Time Zone Guides

What is UTC? A plain-English guide for scheduling

By the Atlas team · 3 June 2026 · 5 min read

UTC is the single clock the whole world agrees on. Every other time zone is just a step forward or back from it. Here is what it is, where it comes from, and why it makes scheduling so much simpler.

UTC stands for Coordinated Universal Time, the world's primary time standard, effectively UTC+0. It is kept by a network of atomic clocks and never changes for daylight saving. Every time zone on Earth is defined as an offset from it: New York is UTC−5, India is UTC+5:30, Tokyo is UTC+9.

Ask "what time is it?" and the honest answer is "where?" UTC solves that. It is one fixed reference clock that the whole planet measures against, so any local time can be described precisely as a distance from it.

What does UTC actually stand for?

UTC is short for Coordinated Universal Time. It is not a time zone in the ordinary sense; it is a standard, a single agreed clock that sits at zero. Think of it as the centre of the dial. Every region sets its own time by stepping a fixed number of hours ahead of or behind UTC, and that step is called the offset.

How is UTC kept?

UTC is maintained by a worldwide network of extremely precise atomic clocks. Because it is anchored to physics rather than to any one city's habits, it is the same instant everywhere at once. That reliability is why aviation, computing, science and global scheduling all use UTC as their common reference. When two systems on opposite sides of the planet need to agree on "now", UTC is the answer.

How do time zones relate to UTC?

Every time zone is written as UTC plus or minus a number. A place east of Greenwich is ahead of UTC; a place west is behind. The table below shows a few common examples.

CityOffset from UTC
London (winter)UTC+0
New YorkUTC−5
India (Mumbai, Delhi)UTC+5:30
TokyoUTC+9
Los AngelesUTC−8

So when it is 12:00 noon UTC, it is 7:00 AM in New York, 5:30 PM in Mumbai and 9:00 PM in Tokyo. The offset is all you need to translate between any two places, as long as you start from the same fixed point.

Does UTC change for daylight saving?

No, and this is the single most useful thing to remember about it. UTC never moves. It is the same all year round. What changes is each region's offset. When New York begins daylight saving in spring it shifts from UTC−5 to UTC−4, but UTC itself does not budge. That fixed quality is exactly why it makes a dependable reference.

UTC and GMT are not the same thing

They show the same time, but UTC is a standard kept by atomic clocks while GMT is a time zone. For the full distinction, see UTC vs GMT explained.

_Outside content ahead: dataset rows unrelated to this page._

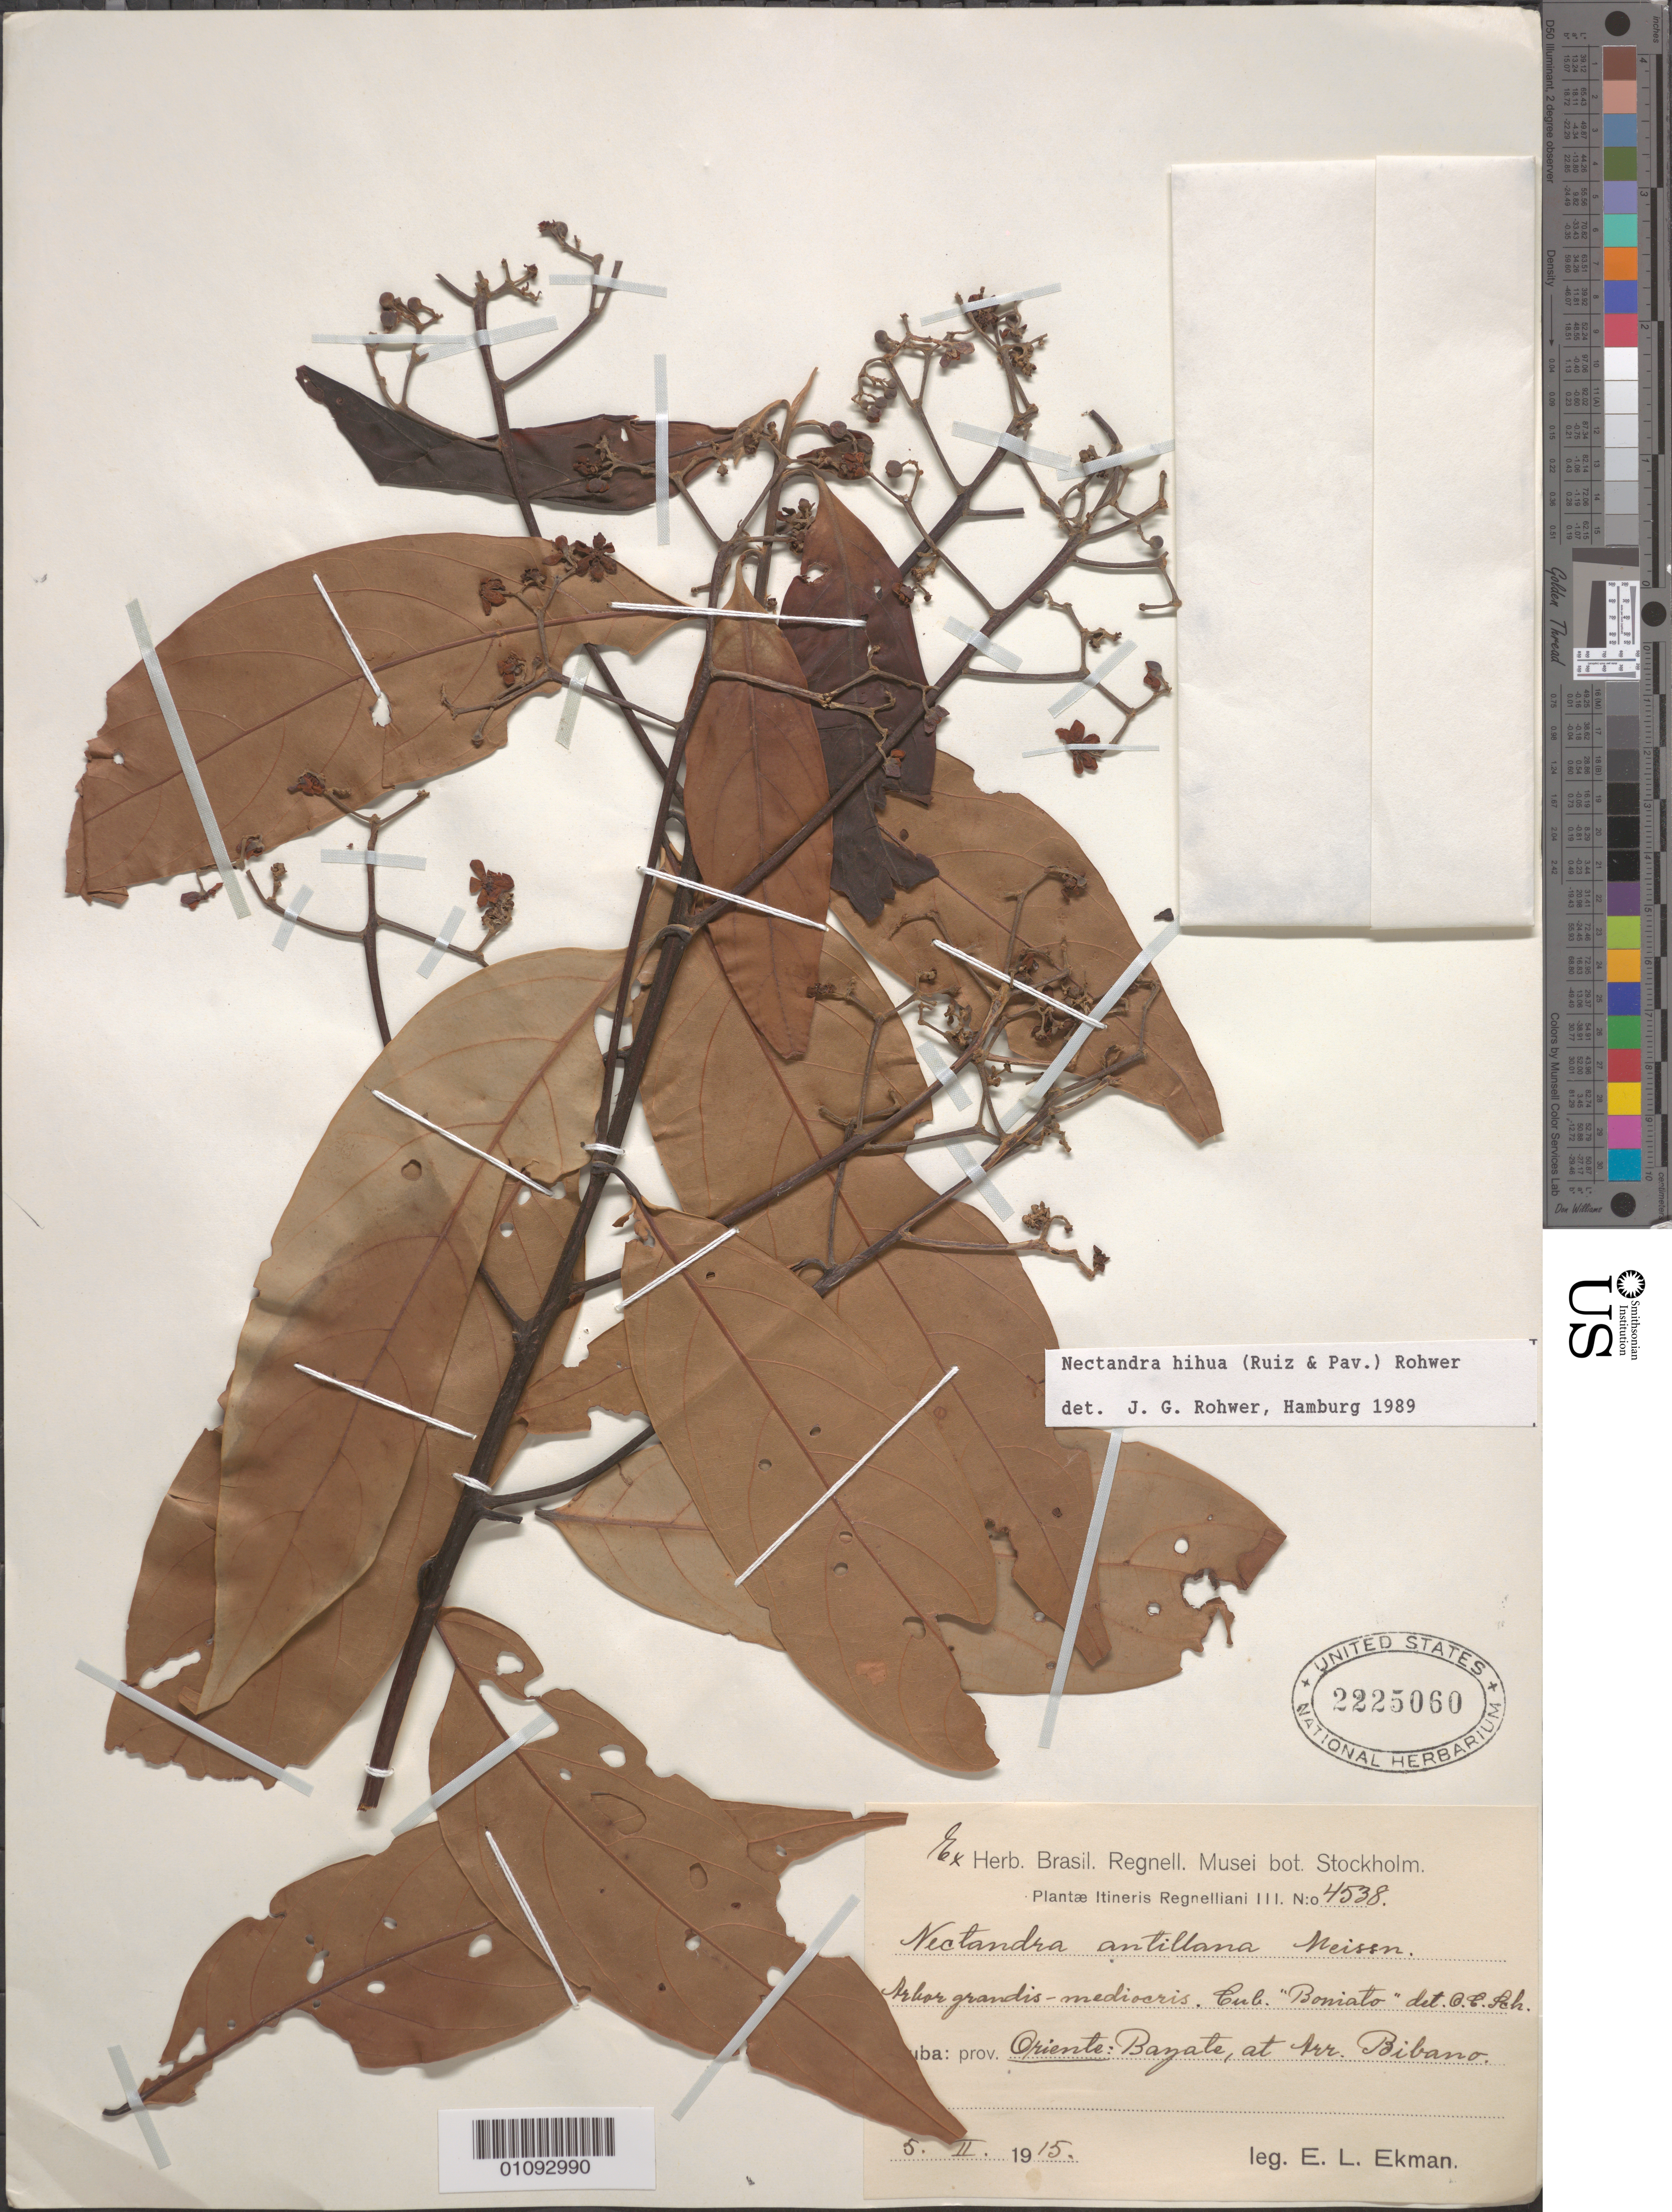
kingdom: Plantae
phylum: Tracheophyta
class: Magnoliopsida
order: Laurales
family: Lauraceae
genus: Nectandra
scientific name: Nectandra hihua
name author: (Ruiz & Pav.) Rohwer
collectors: E. L. Ekman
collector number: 4538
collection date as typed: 05 Feb 1915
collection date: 1915-02-05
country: Cuba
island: Cuba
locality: Bazante, Oriente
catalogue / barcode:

Why does UTC matter for scheduling?

Because it is the one clock everyone shares. If you fix a meeting to a UTC time, there is no ambiguity: each person simply applies their own offset and arrives at their correct local hour. This removes the back-and-forth of "is that your time or mine?" that derails so many cross-border calls.

Of course, nobody wants to do that arithmetic by hand every time, half-hour offsets and daylight saving included. That is exactly what Atlas does for you: pin people on a world map and it reads each person's real local time off the shared UTC reference, then writes the meeting straight to your calendar.

Frequently asked

What does UTC stand for?
UTC stands for Coordinated Universal Time. It is the world's primary time standard, effectively UTC+0, kept by a network of atomic clocks. Every time zone on Earth is defined as a positive or negative offset from UTC.
Is UTC the same as GMT?
UTC and GMT show the same time, but they are not the same thing. UTC is a time standard maintained by atomic clocks, while GMT is a time zone (the one used in the UK in winter). For everyday purposes the two are interchangeable, but in computing and science UTC is the correct reference.
Does UTC change for daylight saving time?
No. UTC never changes for daylight saving. It is a fixed reference point all year round. When a region begins daylight saving, its offset from UTC changes (for example New York moves from UTC-5 to UTC-4), but UTC itself stays the same.
Why is UTC important for scheduling?
Because UTC is the one clock everyone shares. If you fix a meeting to a UTC time, there is no ambiguity: each person simply applies their own offset. This is why aviation, computing and global teams use UTC as the common reference instead of any local clock.